I think Penn Face for me was really awful. My first semester, I thought that I had everything under control. I thought high school was a walk in the park, and I remember when I took CIS 110, at first I didn’t think it was too bad. I just didn’t go to class, and
I thought that I knew everything. Then I took the midterm and scored a good two standard deviations below every single exam in that class. That was a big hit to my confidence. A lot of my friends around me seemed to be doing incredibly well in their classes. I’ve managed to get past that stage by looking at myself holistically and I recognize that, sure, coding is not my forte. I will never be able to write a quality “for loop” for the rest of my life. But that’s okay, because there are so many other aspects of life that not only am I better at, but I definitely take more pride in doing.
For example, I really enjoy being able to foster relationships and have meaningful discussions with people. It doesn’t matter if I get a C or a D in a class; those grades will never invalidate the experiences I have outside of the classroom. I love being able to teach other people and even though you’ll never catch me being able to do any sort of object–oriented programming, I love being able to teach a second grader how to differentiate between different vowel sounds and teaching different linguistic patterns so that they can excel and read chapter books going into third and fourth grade.

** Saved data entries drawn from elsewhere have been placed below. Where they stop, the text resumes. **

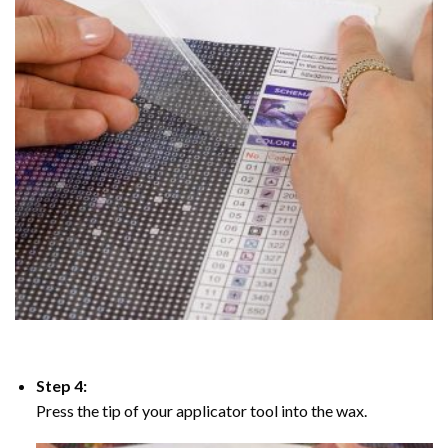
Step 4:
Press the tip of your applicator tool into the wax.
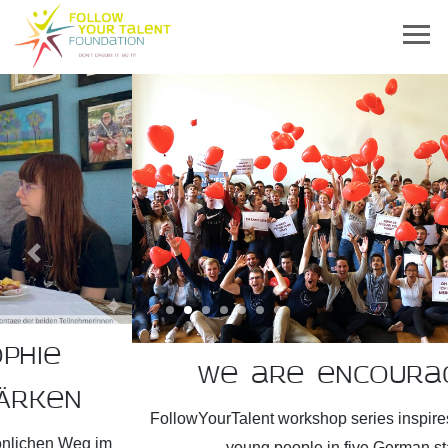
Previous
Next
We are encouragers!
FollowYourTalent workshop series inspires more than 2,300
young people in five German states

I’ve learned to prioritize what I value and understand that I’m not going to be great at everything. I’m proud of myself for being good at what I am good at and continuing to pursue those passions.
It seems like you’ve got the meaning of life figured out! So, I’m curious, what’s next after Penn?
I took a gap semester and I’m submatriculating into the master’s program to get my master’s in bioengineering. So, those are my short–term plans. In terms of long–term plans, I have no clue which path is going to be correct for me. I’ve started to go more with the flow and accept that there’s no GPS to life that’s telling me to turn left in ten weeks or to take a U–turn in a year. At the end of the day, you have to keep going and see where things take you.
Eventually, I want to be some sort of educator. I want to come back to Penn Graduate School of Education and try to either get my master’s or Ph.D. in education. I love learning about the psychology of our brains and learning how to teach effectively. I think that is definitely my longer–term future where I certainly see myself being a professor or a teacher in different countries. ❋
Best place to eat in Philly? Huge fan of Zahav.
Best place to study?
I got really sick of it last semester, but I have to go with Tangen Hall.
Best break?
Summer. I think I always come out of summer break like a new person in almost always a good way.
Best Children’ Book. If You Give A Mouse A Cookie.
There are two types of people at Penn … The ones who are masters of Sink or Swim and the ones who prefer to go to bed by 10 p.m.
And you are?
Definitely the latter. I go to the first Sink or Swim of every semester, and I call it a success.